Undoubtedly, fear guides many behaviours, actions and decisions, and those who manipulate it are well aware of this. Fear can be expressed in many ways, via anxiety, stress, shock, phobia, and in extreme cases, panic. Fear warns us, warns us of impending danger, or what we visualise as such. It is a defence mechanism. Those who are not afraid do not visualise dangers, they are the reckless ones, those who do not know what awaits them. Is it possible not to be afraid?

Fear is consubstantial to human nature and those who exercise power or aspire to power know it well, stimulating and encouraging fear. In companies, those in power will want to facilitate the dismissal of workers who weaken them. For their part, the latter will try to have contracts that assure them peace of mind and not to live in fear of losing the job with which they earn their daily bread.

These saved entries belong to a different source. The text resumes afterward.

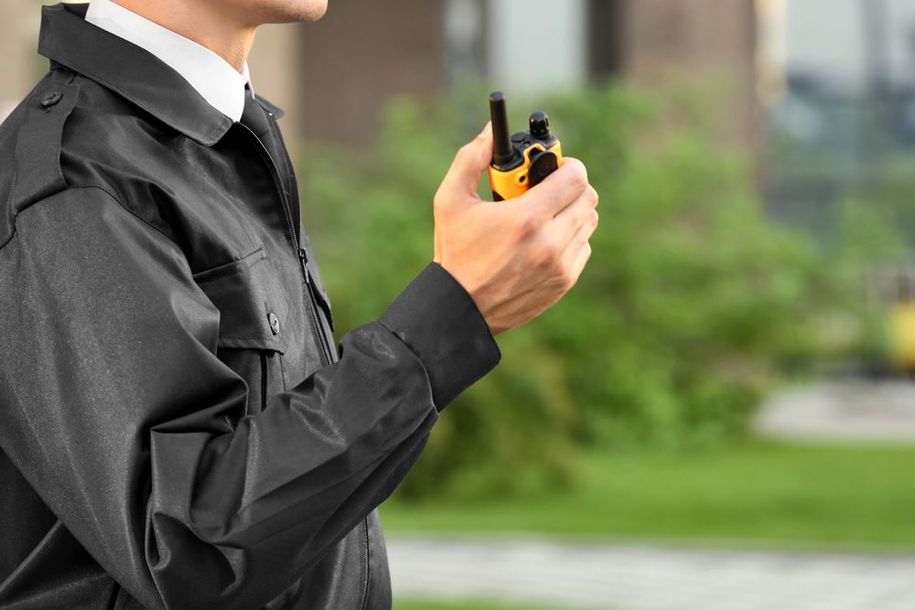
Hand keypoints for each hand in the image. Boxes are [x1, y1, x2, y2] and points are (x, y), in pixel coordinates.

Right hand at [433, 122, 598, 335]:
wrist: (460, 309)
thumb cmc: (454, 252)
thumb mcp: (450, 200)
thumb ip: (470, 159)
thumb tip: (490, 132)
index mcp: (526, 219)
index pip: (576, 177)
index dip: (568, 165)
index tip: (554, 166)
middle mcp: (550, 243)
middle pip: (588, 196)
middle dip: (570, 186)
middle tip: (547, 189)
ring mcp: (561, 265)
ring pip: (589, 221)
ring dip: (571, 211)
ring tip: (543, 215)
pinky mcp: (564, 282)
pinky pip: (584, 246)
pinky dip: (570, 237)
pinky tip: (543, 240)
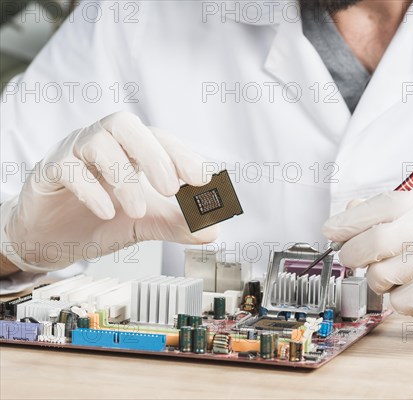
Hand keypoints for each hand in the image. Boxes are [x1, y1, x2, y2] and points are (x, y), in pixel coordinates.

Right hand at [1, 112, 216, 271]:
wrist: (53, 239)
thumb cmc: (102, 219)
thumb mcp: (147, 223)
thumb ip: (178, 223)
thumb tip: (212, 230)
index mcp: (132, 148)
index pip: (160, 138)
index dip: (182, 155)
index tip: (203, 180)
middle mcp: (104, 141)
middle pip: (127, 125)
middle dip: (154, 155)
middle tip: (170, 189)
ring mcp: (74, 151)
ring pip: (98, 143)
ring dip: (124, 178)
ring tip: (137, 211)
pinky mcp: (49, 170)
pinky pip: (67, 167)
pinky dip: (90, 189)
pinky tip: (107, 212)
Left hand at [322, 191, 412, 332]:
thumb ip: (393, 214)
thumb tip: (348, 213)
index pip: (386, 204)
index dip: (351, 218)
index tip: (330, 229)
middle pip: (377, 241)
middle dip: (353, 253)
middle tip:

There is no doubt that we live in fearful times, we have always lived in fearful times. The contest is unequal. The labour factor is subordinate to the capital factor. Trade unions, whose raison d’être is the defence of workers, are suffering for their absence, for their loss of power. The times of the big trade unions have been left behind by the jibarisation, outsourcing and subcontracting of companies. Today each worker must defend himself with his own fingernails, negotiating individually. The least qualified are left defenceless, forced to accept the conditions imposed on them. The fear of losing their jobs haunts them. The most qualified, depending on their speciality and the market, are the ones who will have the upper hand, imposing conditions through the power of their knowledge. In these cases, it is the employers who will be overcome by the fear of losing valuable human resources.

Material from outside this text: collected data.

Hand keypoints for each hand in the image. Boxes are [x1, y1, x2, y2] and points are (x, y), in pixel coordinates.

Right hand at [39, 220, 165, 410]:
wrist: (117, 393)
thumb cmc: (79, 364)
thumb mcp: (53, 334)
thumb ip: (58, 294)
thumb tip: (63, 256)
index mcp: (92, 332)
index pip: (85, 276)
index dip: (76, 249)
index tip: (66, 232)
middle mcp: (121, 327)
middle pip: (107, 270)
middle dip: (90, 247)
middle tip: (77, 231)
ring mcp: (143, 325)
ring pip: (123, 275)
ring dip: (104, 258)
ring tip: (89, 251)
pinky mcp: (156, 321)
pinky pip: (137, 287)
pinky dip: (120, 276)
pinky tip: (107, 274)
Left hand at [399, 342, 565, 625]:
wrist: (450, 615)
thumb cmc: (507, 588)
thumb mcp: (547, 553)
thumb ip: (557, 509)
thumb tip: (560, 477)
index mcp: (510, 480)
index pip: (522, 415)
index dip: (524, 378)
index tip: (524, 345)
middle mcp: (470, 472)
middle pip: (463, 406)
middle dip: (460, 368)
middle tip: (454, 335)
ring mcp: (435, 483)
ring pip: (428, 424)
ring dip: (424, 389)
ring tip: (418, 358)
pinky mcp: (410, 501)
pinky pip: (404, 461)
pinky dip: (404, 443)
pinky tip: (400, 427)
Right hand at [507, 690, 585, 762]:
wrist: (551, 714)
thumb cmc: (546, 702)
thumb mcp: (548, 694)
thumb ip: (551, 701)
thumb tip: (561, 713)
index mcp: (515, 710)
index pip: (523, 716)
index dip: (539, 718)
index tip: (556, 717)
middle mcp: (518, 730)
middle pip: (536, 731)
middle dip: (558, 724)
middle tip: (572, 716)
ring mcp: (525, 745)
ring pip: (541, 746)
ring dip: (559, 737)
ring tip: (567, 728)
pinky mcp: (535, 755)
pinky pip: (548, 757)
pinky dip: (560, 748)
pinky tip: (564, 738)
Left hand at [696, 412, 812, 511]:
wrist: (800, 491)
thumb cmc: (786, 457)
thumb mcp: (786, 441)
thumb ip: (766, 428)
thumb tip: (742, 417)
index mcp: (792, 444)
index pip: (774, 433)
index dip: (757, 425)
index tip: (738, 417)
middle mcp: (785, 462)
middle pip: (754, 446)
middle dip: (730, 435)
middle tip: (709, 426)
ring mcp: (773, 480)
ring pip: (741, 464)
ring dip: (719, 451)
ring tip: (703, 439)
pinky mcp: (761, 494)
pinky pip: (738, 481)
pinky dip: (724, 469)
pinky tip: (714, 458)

The capital factor also suffers. Entrepreneurs are harboured by fear of market uncertainty, customer vagaries, the socio-political climate, competition, technological innovation. We all end up being afraid, a natural fear, the product of an uncertain future, which we do not control. We seek certainties to lessen our fears.

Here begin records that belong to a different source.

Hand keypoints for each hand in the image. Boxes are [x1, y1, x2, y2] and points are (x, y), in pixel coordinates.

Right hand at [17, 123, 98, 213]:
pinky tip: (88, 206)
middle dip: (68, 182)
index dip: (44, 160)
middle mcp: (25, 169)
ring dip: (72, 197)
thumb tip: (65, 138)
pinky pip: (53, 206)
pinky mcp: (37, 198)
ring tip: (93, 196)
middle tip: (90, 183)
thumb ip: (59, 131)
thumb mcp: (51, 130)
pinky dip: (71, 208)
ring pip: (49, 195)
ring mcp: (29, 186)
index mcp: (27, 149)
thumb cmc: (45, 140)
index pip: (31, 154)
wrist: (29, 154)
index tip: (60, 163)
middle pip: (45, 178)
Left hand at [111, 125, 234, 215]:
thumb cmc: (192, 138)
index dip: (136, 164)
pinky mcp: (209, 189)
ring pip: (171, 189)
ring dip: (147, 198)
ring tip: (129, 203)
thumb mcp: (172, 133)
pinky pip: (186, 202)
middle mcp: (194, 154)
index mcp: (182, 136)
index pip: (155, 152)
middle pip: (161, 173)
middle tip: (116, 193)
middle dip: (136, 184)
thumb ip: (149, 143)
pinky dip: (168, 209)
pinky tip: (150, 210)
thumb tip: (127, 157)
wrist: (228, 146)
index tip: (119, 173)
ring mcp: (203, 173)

This can be extrapolated to the political and social life of nations. In the case of Chile, we have long been living in times of fear, which affects, as if it were a pendulum, primarily some or others, and in extreme cases, everyone. It is inevitable that in any society, some do well and others do badly, that there are winners and losers, but what is avoidable is that there are few big winners and many big losers. When this happens, there is fear on both sides. Among the losers, there is anger, unease and a sense of injustice; among the winners, the fear of losing the winning position they have won. Among the latter, they will argue that they deserve it because it is the fruit of their efforts, forgetting that many of the losers make a great deal of effort without being able to abandon their status as such, just as among the winners, many are winners thanks to ill-gotten gains or opportunities that others did not have.

In short, just as fear has its positive side, it also has its negative side, since it paralyses, obscures and hinders reasoning. Consequently, managing, regulating and controlling fear is the challenge when acting and deciding in the most diverse instances.